Chauffeur de taxi, un métier de rêve?

 

Horaires irréguliers, concurrence de plus en plus forte, clients parfois agressifs… Le métier de chauffeur de taxi peut sembler difficile. Mais il en faut plus pour effrayer les deux femmes: «On peut autant travailler la journée qu’en soirée, explique Séverine Vuagniaux. Ça dépend surtout du jour. La semaine, on roule plutôt selon un horaire de travail traditionnel. Et le week-end, c’est carrément l’inverse, les soirées sont très riches et l’après-midi est plus calme.»

Les week-ends, justement, ce sont les Jeunesses des villages alentour qui composent une bonne partie de la clientèle de Taxi Yvonand. «Je commence à connaître les soirées de Jeunesse, rigole la nouvelle patronne de la société. Ce week-end, je dois aller à Chavannes!» Comme pour tout le reste, Séverine Vuagniaux sait qu’elle peut compter sur les conseils de Marie-Thérèse Engler. «Tu sais, tu peux aller voir toutes les prochaines fêtes sur le site de la fédé», lui glisse sa prédécesseure, qui connaît très bien ce monde. «C’est drôle, parce que j’ai conduit certains jeunes à l’école dans le car.
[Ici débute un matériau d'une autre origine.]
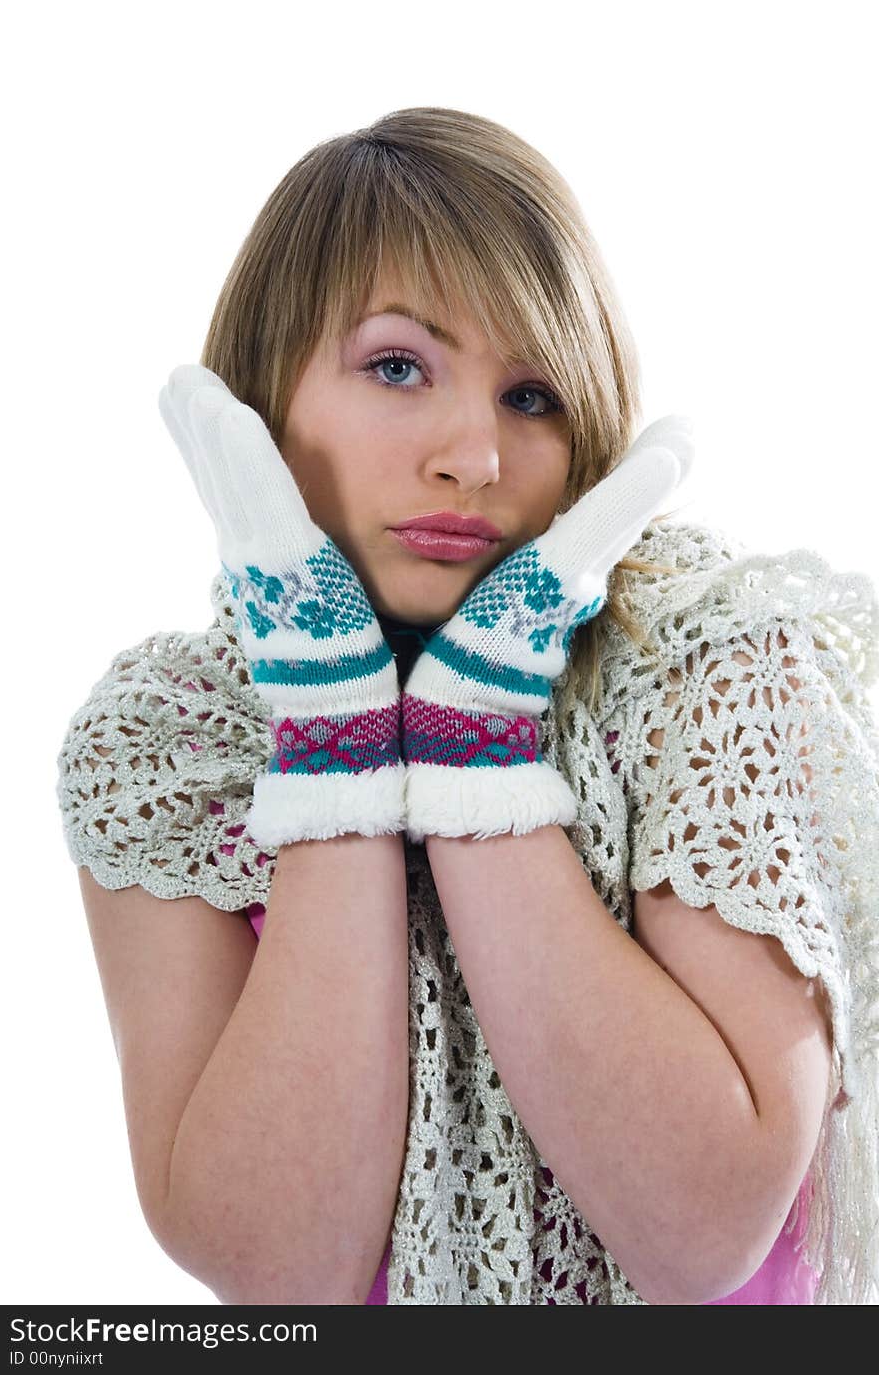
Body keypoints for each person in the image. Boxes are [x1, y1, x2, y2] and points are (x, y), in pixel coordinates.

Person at [55, 106, 879, 1305]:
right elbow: (281, 1277)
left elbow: (703, 1231)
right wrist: (334, 743)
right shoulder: (167, 740)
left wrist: (477, 752)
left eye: (533, 396)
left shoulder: (709, 667)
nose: (475, 458)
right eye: (398, 366)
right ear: (257, 397)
Et puis quelques années plus tard, je les ai retrouvés dans le taxi pour les amener à des soirées de Jeunesse, confie la nouvelle retraitée. Avec moi, ils étaient en général assez protecteurs, bienveillants. Avec l’alcool, il faut parfois dire stop, mais globalement ça s’est toujours bien passé.»

Mais est-ce le bon moment pour reprendre une activité de chauffeur de taxi, alors même qu’Uber est présent depuis quelques mois à Yverdon? «Très honnêtement, je ne sens pas vraiment de concurrence avec Uber. D’ailleurs, je ne sais pas s’ils sont encore à Yverdon! sourit Séverine Vuagniaux. Certes, le prix est un peu plus cher, mais j’ai l’impression que c’est accepté, même parmi les jeunes.» Et Marie-Thérèse Engler d’ajouter: «Un soir, un client m’a dit que ça coûtait de toute façon moins cher qu’un retrait de permis!»